Johanna, elf Jahre alt, strahlt ihre Mutter und ihren Vater an. Dass die beiden einen ganzen Tag mit ihr alleine verbringen, geschieht selten – denn Johanna hat einen schwerstkranken großen Bruder, der viel Aufmerksamkeit und Pflege braucht. Der 22-jährige Benedict leidet an einer angeborenen Eiweiß-Stoffwechselstörung, die seine Lebenserwartung stark verringert. Inzwischen ist er zu schwach für einen ganzen Tag im Vergnügungspark. "Als Mama habe ich immer das Gefühl, keinem meiner Kinder wirklich gerecht werden zu können", sagt Mutter Nicole. Eine innere Zerrissenheit, die typisch ist in Familien mit mehreren Kindern, von denen eines lebensverkürzend erkrankt ist: Häufig haben die Eltern ein schlechtes Gewissen, weil ihre gesunden Kinder immer wieder zurückstecken müssen und nicht immer genug Zuwendung bekommen.
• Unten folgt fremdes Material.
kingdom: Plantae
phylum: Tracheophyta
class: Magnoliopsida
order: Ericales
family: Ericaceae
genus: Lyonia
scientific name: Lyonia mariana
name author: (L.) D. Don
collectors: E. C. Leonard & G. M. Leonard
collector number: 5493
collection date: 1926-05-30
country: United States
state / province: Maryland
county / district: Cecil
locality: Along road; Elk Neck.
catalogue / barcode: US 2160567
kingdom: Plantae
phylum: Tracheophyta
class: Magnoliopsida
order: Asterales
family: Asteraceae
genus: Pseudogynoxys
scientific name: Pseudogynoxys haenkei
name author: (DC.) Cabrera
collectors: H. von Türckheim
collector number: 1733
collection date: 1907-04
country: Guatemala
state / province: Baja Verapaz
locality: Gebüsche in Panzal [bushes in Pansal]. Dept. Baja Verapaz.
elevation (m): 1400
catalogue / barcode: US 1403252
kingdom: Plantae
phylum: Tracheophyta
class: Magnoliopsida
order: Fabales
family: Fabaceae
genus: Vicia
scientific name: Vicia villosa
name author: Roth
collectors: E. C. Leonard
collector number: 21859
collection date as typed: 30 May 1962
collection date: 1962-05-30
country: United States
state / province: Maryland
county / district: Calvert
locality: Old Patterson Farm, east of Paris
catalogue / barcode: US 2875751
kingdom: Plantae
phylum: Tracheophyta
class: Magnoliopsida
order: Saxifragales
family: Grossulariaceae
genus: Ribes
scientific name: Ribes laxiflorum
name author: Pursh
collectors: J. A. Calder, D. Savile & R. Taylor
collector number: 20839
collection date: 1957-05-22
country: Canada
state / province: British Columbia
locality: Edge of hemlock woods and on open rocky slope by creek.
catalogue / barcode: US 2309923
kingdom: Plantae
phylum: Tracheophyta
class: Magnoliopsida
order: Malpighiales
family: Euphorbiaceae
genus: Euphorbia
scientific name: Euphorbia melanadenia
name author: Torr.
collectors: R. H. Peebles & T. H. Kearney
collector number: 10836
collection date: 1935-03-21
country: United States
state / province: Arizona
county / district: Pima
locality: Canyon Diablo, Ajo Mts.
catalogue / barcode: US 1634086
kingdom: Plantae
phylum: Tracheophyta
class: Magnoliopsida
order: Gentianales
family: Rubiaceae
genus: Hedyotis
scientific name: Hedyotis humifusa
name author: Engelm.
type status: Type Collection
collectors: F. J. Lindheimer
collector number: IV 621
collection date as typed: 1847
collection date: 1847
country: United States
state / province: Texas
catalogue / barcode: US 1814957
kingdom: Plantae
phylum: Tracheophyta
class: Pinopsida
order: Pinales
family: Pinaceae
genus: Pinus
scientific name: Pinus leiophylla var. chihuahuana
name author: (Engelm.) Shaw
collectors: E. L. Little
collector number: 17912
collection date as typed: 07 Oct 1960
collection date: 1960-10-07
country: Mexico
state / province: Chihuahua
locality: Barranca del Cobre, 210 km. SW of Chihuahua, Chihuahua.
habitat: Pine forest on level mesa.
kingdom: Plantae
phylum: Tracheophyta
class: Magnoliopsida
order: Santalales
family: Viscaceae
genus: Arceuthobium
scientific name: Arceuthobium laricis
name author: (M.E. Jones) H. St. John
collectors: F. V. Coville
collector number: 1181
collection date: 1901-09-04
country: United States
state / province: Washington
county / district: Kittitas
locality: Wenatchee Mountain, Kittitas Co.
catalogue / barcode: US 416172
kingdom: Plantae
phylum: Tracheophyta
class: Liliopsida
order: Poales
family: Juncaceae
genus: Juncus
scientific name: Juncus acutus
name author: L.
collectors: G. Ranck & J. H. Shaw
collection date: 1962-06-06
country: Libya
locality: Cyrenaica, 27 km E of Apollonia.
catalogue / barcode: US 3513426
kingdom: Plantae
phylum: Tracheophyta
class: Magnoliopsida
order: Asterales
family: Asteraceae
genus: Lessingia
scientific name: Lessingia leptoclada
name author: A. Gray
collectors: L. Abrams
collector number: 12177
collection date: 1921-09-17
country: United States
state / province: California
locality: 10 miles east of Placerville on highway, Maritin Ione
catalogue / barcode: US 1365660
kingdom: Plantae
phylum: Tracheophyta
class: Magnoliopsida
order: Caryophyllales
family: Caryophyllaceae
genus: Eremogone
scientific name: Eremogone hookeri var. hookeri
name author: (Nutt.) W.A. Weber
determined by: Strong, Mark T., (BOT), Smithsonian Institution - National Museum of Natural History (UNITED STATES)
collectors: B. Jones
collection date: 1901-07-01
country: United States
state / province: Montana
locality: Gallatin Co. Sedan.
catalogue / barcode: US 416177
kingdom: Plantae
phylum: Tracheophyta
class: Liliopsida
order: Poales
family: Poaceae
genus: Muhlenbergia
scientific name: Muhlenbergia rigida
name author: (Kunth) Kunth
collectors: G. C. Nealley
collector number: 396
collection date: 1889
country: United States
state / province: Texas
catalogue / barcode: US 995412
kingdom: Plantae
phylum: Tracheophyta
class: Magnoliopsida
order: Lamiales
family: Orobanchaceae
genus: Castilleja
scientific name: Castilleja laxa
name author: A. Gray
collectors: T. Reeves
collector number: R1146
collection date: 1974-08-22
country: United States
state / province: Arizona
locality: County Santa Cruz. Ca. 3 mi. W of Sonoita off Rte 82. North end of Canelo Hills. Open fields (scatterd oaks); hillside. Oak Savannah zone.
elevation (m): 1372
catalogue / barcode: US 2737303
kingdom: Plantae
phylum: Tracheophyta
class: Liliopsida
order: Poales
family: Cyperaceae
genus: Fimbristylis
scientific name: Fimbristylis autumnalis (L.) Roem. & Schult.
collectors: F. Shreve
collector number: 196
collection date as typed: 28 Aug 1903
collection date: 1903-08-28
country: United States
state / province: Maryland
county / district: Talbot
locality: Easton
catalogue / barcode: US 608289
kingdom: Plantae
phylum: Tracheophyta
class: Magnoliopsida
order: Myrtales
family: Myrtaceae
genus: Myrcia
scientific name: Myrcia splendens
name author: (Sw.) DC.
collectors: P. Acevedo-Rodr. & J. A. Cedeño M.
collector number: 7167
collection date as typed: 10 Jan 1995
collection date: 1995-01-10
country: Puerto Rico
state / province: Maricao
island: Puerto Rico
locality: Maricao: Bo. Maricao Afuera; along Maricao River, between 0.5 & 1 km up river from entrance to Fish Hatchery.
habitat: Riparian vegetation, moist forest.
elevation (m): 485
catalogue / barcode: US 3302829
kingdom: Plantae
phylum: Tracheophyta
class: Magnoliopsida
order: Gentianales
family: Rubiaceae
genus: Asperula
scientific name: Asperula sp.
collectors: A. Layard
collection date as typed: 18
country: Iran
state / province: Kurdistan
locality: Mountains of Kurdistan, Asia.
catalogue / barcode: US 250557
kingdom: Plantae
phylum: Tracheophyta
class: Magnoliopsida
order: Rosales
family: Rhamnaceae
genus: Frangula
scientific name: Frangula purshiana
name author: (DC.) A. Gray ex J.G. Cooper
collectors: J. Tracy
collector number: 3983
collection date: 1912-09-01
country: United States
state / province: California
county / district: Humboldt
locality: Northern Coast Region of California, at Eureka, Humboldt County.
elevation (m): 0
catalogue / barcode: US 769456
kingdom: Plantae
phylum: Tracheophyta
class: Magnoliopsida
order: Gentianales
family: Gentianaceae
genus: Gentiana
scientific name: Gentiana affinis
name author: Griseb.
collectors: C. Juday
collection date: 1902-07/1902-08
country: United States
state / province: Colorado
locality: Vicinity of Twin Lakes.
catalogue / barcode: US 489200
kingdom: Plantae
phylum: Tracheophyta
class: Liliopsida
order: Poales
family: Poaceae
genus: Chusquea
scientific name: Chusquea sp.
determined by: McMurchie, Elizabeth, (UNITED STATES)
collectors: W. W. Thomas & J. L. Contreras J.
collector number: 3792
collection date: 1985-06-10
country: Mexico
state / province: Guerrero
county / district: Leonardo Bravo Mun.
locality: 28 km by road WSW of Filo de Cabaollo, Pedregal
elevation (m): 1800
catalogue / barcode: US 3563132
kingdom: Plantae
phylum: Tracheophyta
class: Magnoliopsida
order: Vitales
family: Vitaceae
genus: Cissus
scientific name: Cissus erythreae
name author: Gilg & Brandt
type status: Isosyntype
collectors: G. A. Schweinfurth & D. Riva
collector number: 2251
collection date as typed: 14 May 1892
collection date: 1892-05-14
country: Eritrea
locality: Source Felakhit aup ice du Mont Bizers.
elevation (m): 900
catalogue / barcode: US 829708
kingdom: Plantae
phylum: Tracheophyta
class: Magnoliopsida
Und wenn sie sich dann doch ihrem gesunden Kind widmen, haben sie das Gefühl, ihren kranken Sohn oder ihre kranke Tochter zu vernachlässigen. Ständig fast bis zur Selbstaufgabe gefordert sein – und dennoch immer das Gefühl zu haben, den eigenen Kindern nicht all das geben zu können, was man gerne geben würde. "Auch heute sind meine Gefühle zwiespältig", sagt Nicole. Einerseits freut sie sich, dass ihre Tochter einen schönen Tag verbringt, andererseits ist sie in Gedanken auch bei ihrem kranken Sohn. Johanna genießt den Ausflug – obwohl es natürlich auch für sie noch schöner wäre, ihr großer Bruder wäre gesund genug, um dabei zu sein.

INFO:

In Deutschland sind nach aktuellen Schätzungen rund 40 000 Kinder so schwer krank, dass sie vermutlich das Erwachsenenalter nicht erreichen werden. Etwa 5000 von ihnen sterben jedes Jahr. Der Bundesverband Kinderhospiz (BVKH) setzt sich als Dachorganisation vieler ambulanter und stationärer Kinderhospize dafür ein, dass die betroffenen Familien nicht ins soziale Abseits gedrängt werden. Das Sorgen- und Infotelefon OSKAR des BVKH ist unter 0800/88 88 47 11 bei allen Fragen zur Kinderhospizarbeit rund um die Uhr erreichbar. Zudem setzt er sich politisch dafür ein, dass die Rahmenbedingungen der Kinderhospizarbeit und damit letztlich die Versorgung unheilbar kranker Kinder weiter verbessert werden. Der BVKH finanziert seine Arbeit nahezu vollständig aus Spenden.